DS: Sure, though it depends on the instructor. I, as chair of the department, believe in academic freedom, and so when faculty come to me because they are teaching a film history or masters in genres or movements class, they often ask to pick my brains and please me, and ask me what films they should teach. I always say, ‘don’t teach what I would teach. Teach the movies that you think are great, the movies that you think will influence them the way they influenced you.’ We do have film history classes, and when I teach those classes I certainly touch on the classics, but my sensibility is quite different from the sensibility of other members of the faculty. There is very little of Hollywood in what I would show, at least current Hollywood, but other instructors are very much part of that sensibility. I am interested in filmmakers from all over the world, because the students are from those countries. But this also predates my job as director of the program.

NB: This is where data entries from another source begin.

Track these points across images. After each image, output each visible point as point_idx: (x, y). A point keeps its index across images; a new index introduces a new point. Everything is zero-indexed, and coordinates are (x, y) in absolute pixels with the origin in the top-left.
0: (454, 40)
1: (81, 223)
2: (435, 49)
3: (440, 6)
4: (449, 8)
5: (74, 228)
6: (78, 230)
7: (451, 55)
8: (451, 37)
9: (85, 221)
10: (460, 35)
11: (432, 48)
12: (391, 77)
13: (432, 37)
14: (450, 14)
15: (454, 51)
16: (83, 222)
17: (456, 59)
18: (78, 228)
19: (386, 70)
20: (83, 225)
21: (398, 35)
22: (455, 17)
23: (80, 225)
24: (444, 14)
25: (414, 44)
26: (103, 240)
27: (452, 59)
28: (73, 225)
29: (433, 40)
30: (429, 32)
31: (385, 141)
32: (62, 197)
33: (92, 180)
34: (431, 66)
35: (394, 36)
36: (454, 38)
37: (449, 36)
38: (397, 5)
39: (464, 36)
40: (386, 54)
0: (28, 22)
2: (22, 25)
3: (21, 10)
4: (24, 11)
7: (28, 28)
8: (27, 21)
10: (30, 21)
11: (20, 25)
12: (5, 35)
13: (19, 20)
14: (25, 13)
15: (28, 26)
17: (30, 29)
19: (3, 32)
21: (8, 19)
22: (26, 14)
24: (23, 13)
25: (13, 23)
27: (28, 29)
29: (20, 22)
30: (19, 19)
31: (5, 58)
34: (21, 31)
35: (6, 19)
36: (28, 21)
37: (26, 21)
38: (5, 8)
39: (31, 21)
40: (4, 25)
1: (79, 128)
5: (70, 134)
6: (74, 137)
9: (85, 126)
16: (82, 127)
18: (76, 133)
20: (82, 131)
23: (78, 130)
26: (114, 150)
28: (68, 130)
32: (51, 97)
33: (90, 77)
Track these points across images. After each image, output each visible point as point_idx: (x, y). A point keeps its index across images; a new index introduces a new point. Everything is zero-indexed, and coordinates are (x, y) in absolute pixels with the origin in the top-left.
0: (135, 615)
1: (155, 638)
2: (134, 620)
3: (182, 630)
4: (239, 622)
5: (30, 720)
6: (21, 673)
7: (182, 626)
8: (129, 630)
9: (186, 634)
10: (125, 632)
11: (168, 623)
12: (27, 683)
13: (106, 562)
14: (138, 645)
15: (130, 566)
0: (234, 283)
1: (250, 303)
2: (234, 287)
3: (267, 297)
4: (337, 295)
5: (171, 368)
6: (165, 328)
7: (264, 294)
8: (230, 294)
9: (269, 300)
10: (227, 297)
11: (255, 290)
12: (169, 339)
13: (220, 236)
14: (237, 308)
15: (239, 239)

I have always been interested in cinema, pure and simple. Any movie that uncompromisingly expresses the unique personal vision of the filmmaker is one that I am probably going to respond to; even it takes three or four screenings for me to really understand what the filmmaker is doing. That is what turns me on, that is what excites me about cinema, and that’s what I personally preach in my classes. I never censor a student, if a student is in love with Hollywood movie making, I will do everything in my power to help my student. But it is very important for them to know that Hollywood is a very small place, we don’t need Hollywood’s stamp of approval to call ourselves filmmakers, and that some of the most vital films being made in the world are not coming out of Hollywood, but are coming from elsewhere, from India, Iran, Japan, China, Taiwan, from all over the globe. I really do take that as an imperative I have to operate under, to expose them to the great possibilities of cinema. That stamp is there in the program; all of the teachers believe that we should expand the sense of narrative that students have to be aware of, especially the American students who come here. But the students are always free to do a pastiche on a genre they like, or to do their version of car chases – hopefully no one gets killed doing a car chase and crash – but we do believe in academic freedom.
BT: I believe you have a film festival every year?
DS: Yes, absolutely. The film festival will be held on September 9th, I am glad you brought that up because you were instrumental in securing the rights to screen at the Crest Theater in Westwood. It is going to be our annual summer shorts festival. The theater itself is a historic landmark. It is a beautiful theater with some art deco motifs and some other eclectic art designs throughout the theater. I thank you for that. The students are probably going to have the best bash they have ever had in the form of a film festival event. It has been in the past an annual event, but there was a period when it fell away. Now it is back, bigger and better than ever, and we hope to continue it on an annual basis.